■ Task brief ■
When you reach the line containing "pinky mcp: (267, 155)" in the entries below, start writing out each line exactly, and stop after the line containing "ring dip: (387, 160)".

■ Extracted data ■
# # # # #

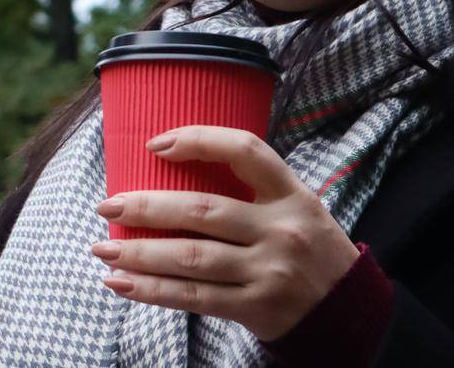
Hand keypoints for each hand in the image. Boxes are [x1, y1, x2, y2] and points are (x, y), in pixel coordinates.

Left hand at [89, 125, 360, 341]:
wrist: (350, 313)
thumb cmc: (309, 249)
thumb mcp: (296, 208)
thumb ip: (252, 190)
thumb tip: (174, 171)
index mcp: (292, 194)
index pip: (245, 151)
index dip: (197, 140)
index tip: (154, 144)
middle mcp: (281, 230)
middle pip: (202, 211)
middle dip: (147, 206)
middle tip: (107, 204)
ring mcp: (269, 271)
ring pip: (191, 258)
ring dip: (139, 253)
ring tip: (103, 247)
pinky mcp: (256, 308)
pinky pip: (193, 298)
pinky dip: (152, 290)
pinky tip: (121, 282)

# # # # #

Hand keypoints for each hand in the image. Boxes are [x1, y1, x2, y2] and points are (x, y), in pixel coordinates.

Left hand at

# # # # #

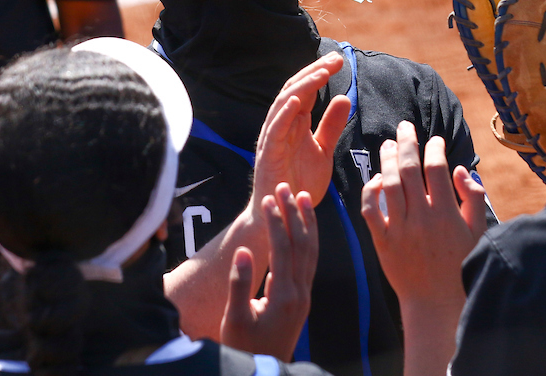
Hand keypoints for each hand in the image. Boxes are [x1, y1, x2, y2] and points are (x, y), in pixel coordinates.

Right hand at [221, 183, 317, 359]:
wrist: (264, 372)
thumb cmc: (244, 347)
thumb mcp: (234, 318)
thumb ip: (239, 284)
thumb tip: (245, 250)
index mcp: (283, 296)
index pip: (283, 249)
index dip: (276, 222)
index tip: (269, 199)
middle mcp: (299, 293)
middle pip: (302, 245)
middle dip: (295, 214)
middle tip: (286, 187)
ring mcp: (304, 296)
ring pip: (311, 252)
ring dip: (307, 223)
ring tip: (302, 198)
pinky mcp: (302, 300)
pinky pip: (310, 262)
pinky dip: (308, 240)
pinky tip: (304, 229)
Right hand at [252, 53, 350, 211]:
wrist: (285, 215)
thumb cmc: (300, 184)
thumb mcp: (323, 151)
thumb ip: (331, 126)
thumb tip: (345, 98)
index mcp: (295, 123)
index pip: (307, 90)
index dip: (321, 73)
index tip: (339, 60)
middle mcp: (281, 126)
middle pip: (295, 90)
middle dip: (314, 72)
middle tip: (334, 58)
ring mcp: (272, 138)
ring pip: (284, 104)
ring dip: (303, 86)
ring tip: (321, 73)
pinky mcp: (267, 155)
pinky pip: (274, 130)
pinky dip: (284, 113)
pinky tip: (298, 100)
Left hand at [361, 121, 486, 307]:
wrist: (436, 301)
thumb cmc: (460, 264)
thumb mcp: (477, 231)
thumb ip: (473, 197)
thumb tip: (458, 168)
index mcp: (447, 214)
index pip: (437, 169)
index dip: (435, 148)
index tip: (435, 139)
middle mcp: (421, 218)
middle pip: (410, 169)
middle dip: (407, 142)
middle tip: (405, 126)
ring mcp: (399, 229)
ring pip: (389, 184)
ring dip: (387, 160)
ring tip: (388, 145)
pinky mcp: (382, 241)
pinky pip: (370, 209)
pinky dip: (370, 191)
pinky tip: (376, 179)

# # # # #

■ Response to this exercise ■
pinky mcp: (267, 155)
pinky pip: (274, 130)
pinky dip: (284, 113)
pinky tip: (298, 100)
Left hand at [361, 121, 486, 307]:
wrist: (436, 301)
thumb cmc: (460, 264)
thumb mcp: (477, 231)
thumb ip: (473, 197)
thumb tip: (458, 168)
index mcp: (447, 214)
index pip: (437, 169)
index dip: (435, 148)
index tip: (435, 139)
middle mcp: (421, 218)
middle pip: (410, 169)
middle dip: (407, 142)
middle tip: (405, 126)
ring mcp: (399, 229)
ring pip: (389, 184)
ring dip: (387, 160)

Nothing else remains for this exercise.